> **REQUIRED WORK**
Write out the entire listing below exactly, with the pictures left out.

> **GIVEN INFORMATION**

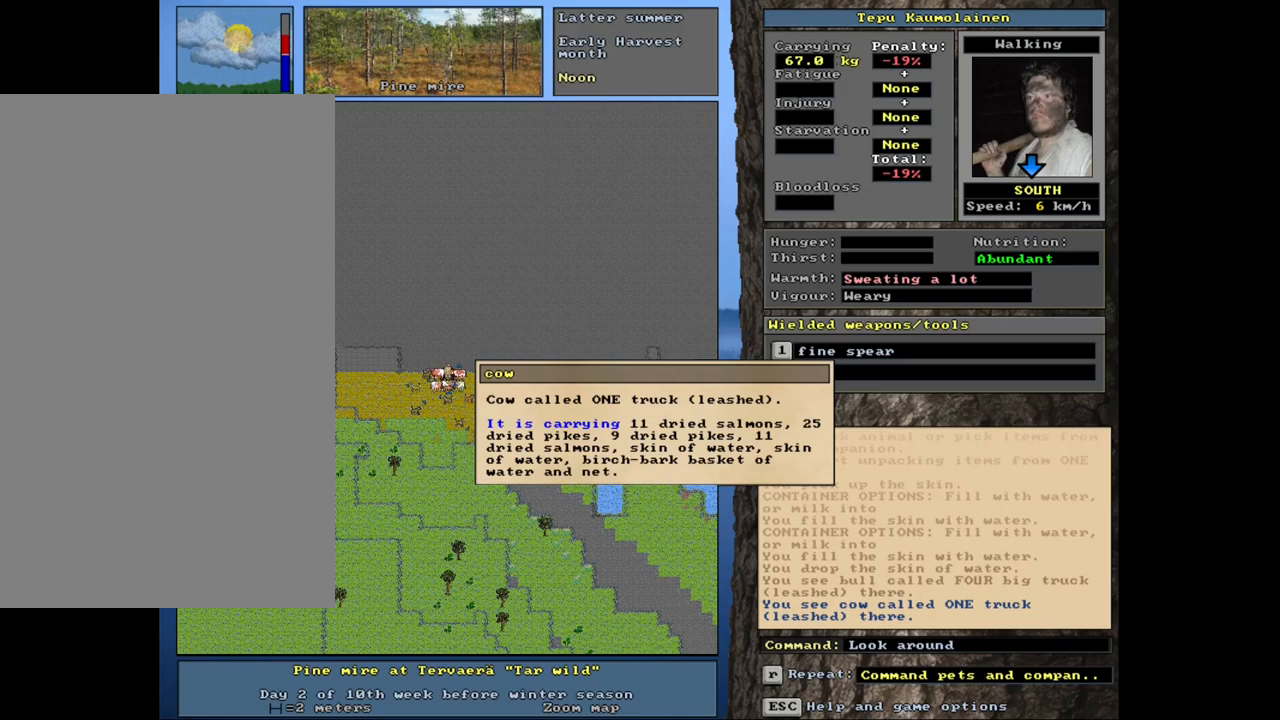
{"keys": [], "mouse": [], "events": []}
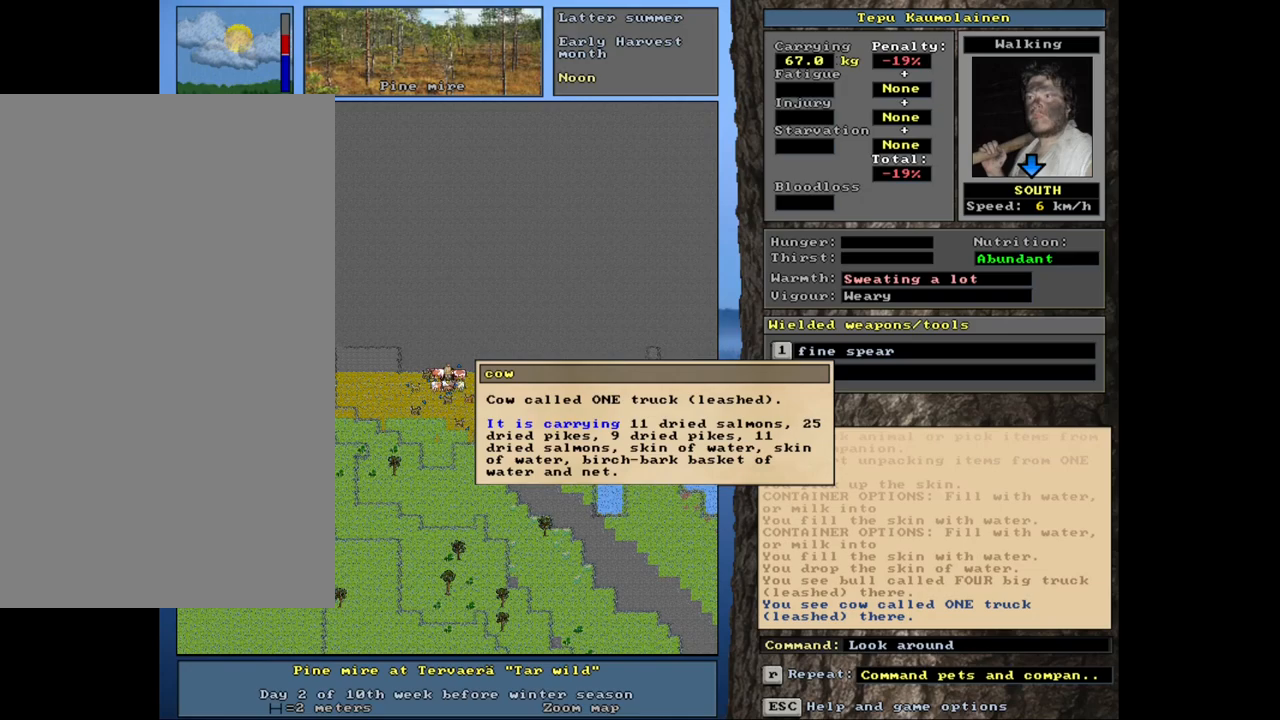
{"keys": [], "mouse": [], "events": []}
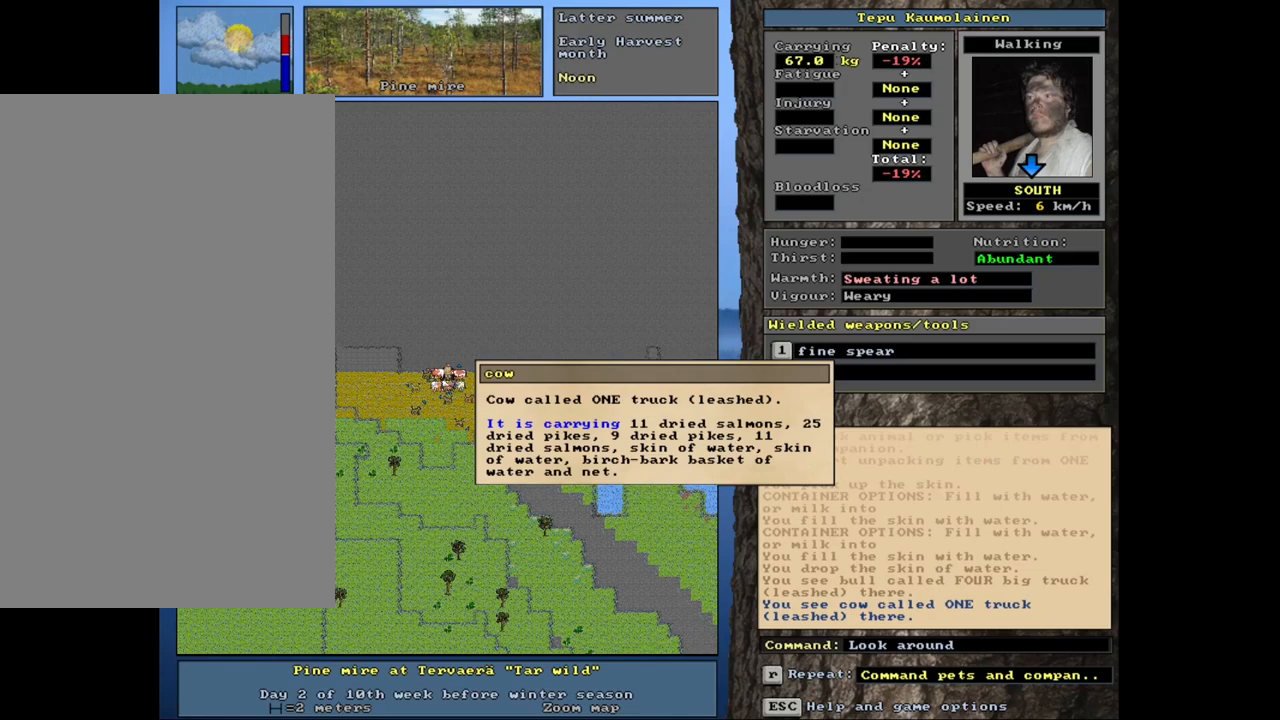
{"keys": [], "mouse": [], "events": [[100, "escape", "down"], [183, "escape", "up"], [267, "escape", "down"], [367, "escape", "up"]]}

> **SOLUTION FOR THIS PROBLEM**
{"keys": [], "mouse": [], "events": []}
{"keys": [], "mouse": [], "events": []}
{"keys": [], "mouse": [], "events": [[100, "escape", "down"], [183, "escape", "up"], [267, "escape", "down"], [367, "escape", "up"]]}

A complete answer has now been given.